The next ingredient is the extension.py file, which implements the
pyrevs.database.StrategyDatabaseExtension Protocol. This protocol is used to define the
database extension class for a specific strategy. Again with your favorite editor:
from pyrevs.database import Database
from pyrevs.database import StrategyDatabaseExtension
class MyNewStrategyDatabaseExtension(StrategyDatabaseExtension):
"""An extension class for the MyNewStrategy strategy."""
def serialize(self) -> None:
"""Serialize the extension."""
def deserialize(self) -> None:
"""Deserialize the extension."""
def get_event_probability(self) -> float:
"""Return the event probability."""
These three methods are needed, for writting/reading the extension to/from the database and
computing the event probability from the content of the core database (i.e. ensemble of trajectories).
That object should be initialized in the initialize_database_schema method and tranfered
to the core database, e.g.:
def initialize_database_schema(self, database: Database, diag_configs: dict[str, Config] | None) -> None:
self._db_ext = MyNewStrategyDatabaseExtension()
self._db_ext.initialize(database)
database.attach_extension(self._db_ext)
Once again, developers are encouraged to first look at the Monte-Carlo implementation as a baseline example first, then the AMS one for a more complex one.
Next, the config.py is intended to hold the new strategy parameters, as a dataclass with
in-code documentation.

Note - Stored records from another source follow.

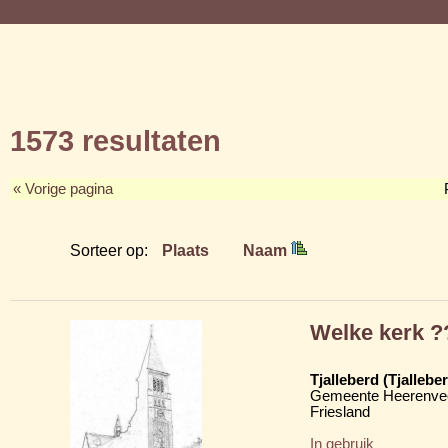
1573 resultaten
« Vorige pagina
Sorteer op:
Plaats
Naam
Welke kerk ?
Tjalleberd (Tjalleber
Gemeente Heerenve
Friesland
In gebruik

Each parameter should be annotated as follows in order to be picked up the
pyrevs_help command:
from dataclasses import dataclass
from dataclasses import field
from pyrevs.core import MergePolicy
@dataclass(frozen=True)
class MyNewStrategyConfig:
"""Configuration for the MyNew strategy configuration."""
__section__ = "mynewstrategy"
__merge_policy__ = MergePolicy.IMMUTABLE
ntrajectories: int = field(
default=-1,
metadata={
"doc": "Number of trajectories to generate",
},
)
The __section__ class attribute is used to define the section header in the input TOML file,
and the __merge_policy__ attribute is used to define allows or not updating input parameters
when restarting a simpling run from a database. By default, the strategy parameters are immutable
once the database is created, but this can be changed to MergePolicy.REPLACE if needed.
Finally, let’s add a __init__.py to the new strategy directory in order to make a plugin:
from pyrevs.database import Database
from .mynewstrategy import MyNewStrategy
from .config import MyNewStrategyConfig
from .extension import MyNewStrategyDatabaseExtension
__all__ = [
"MyNewStrategy",
"MyNewStrategyConfig",
"MyNewStrategyDatabaseExtension",
]
def load_database_extension(tdb: Database) -> MyNewStrategyDatabaseExtension:
"""A factory function to instanciate the extension from the database."""
return MyNewStrategyDatabaseExtension()
This is all that is needed to add a new sampling algorithm to pyREVS, well in addition to
implementating an actual sampling algorithm in the mynewstrategy/mynewstrategy.py file !
Note
For persistence, the algorithm-specific data should be stored in an SQL addition to
the core database. Refers to the AMS strategy, specifically the sql.py file, for an example.
While prototyping, one can simply store the data in-memory within the BaseSamplingStrategy class.